HAFTA İÇİ MERVE BOLUĞUR HAFTA SONU MURAT DALKILIÇ
◊ İbrahim 15 senelik bir ilişkin var. Nişanlandınız, düğün ne zaman?
- İbrahim: Bu kış evleneceğiz. Filmi mayısta çekeriz diye düşünmüştüm ama süreç uzadı. Normalde yazın evlenmeyi istiyorduk.
- Oğuzhan: Bir çeyrek takarsın artık Cengiz Abi. Berkay’ın bebeğine taktığını gördük.
◊ Yeter ki evlensinler, tam takarım. Senin Yağmur Tanrısevsin’le ilişkin nasıl gidiyor? Evlilik planı var mı?
- Oğuzhan: İyi gidiyor. Çok şükür keyfimiz yerinde. Kısa vadede evlilik gibi bir planımız yok.
◊ Oğuzhan, ünlü bir isimle ilişki sürdürmek daha zor değil mi?
- Oğuzhan: Zor olduğu zamanlar var. Ama biz çok kapalı yaşamaya çalışıyoruz. Sansasyondan uzak... Bizde o işlere Eser bakıyor biliyorsun.
◊ Murat Dalkılıç ve Merve Boluğur yakın arkadaşlarınızdı. Ne düşünüyorsunuz boşanmalarıyla ilgili?
- İbrahim: Hafta içi biriyle, hafta sonu biriyle görüşüyoruz artık. WhatsApp grubu dağıldı tabii.

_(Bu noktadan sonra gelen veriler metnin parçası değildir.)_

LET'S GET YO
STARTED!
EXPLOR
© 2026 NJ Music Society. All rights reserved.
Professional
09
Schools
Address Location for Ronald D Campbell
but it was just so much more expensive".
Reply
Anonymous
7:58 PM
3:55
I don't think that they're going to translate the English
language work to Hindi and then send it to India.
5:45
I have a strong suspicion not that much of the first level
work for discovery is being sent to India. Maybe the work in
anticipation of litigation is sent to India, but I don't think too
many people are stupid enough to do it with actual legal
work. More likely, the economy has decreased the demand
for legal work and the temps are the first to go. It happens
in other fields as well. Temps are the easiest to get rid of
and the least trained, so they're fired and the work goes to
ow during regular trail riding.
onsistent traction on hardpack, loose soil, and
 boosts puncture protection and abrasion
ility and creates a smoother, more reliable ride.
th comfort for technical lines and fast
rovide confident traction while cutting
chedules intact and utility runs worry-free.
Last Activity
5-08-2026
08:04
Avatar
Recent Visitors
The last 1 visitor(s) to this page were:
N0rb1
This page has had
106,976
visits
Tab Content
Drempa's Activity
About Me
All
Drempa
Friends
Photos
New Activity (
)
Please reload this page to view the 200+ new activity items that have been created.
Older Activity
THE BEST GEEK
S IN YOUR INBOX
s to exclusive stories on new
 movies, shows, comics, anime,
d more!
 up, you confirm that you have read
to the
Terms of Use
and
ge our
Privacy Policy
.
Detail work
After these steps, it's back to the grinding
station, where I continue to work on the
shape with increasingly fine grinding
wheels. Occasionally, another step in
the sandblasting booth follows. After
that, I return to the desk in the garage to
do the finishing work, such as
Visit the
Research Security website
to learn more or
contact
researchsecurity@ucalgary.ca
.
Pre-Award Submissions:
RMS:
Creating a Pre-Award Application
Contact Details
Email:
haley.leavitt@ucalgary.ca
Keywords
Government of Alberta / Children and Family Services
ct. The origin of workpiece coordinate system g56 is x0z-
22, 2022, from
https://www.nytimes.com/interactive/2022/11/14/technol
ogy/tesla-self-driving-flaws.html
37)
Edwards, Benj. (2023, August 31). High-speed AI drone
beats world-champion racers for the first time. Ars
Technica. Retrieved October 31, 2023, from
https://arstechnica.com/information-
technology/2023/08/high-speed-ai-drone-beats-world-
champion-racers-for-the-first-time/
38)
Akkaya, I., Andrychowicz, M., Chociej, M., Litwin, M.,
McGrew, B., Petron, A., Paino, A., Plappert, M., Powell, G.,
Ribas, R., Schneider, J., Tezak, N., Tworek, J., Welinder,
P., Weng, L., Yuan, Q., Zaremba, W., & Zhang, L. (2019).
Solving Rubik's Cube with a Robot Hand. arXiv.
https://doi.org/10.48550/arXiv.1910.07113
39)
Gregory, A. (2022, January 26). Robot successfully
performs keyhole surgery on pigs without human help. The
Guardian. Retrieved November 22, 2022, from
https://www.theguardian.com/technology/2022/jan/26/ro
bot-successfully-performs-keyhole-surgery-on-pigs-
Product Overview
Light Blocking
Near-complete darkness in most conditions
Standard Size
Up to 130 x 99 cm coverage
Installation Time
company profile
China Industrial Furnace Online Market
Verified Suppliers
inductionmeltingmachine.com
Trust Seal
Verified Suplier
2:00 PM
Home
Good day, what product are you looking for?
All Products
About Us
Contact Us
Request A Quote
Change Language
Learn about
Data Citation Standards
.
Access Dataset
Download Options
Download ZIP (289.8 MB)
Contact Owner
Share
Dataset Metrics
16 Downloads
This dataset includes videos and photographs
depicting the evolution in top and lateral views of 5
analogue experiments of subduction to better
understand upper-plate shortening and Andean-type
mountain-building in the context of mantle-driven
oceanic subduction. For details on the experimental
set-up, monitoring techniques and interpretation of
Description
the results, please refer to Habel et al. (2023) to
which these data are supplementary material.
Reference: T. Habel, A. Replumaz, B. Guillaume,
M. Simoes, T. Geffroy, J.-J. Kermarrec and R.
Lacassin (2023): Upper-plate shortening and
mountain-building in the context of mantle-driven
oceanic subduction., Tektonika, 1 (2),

Hafta sonu Merve giriyor gruba, hafta içi Murat. (Gülüyor)
- Oğuzhan: Hayırlısı. Yeni çift arıyoruz kendimize. (Gülüyor)
- İbrahim: Onlar evlenmeden önce de arkadaşımızdı. Bir şey değişmedi. İkisi için de hayırlı olur umarım.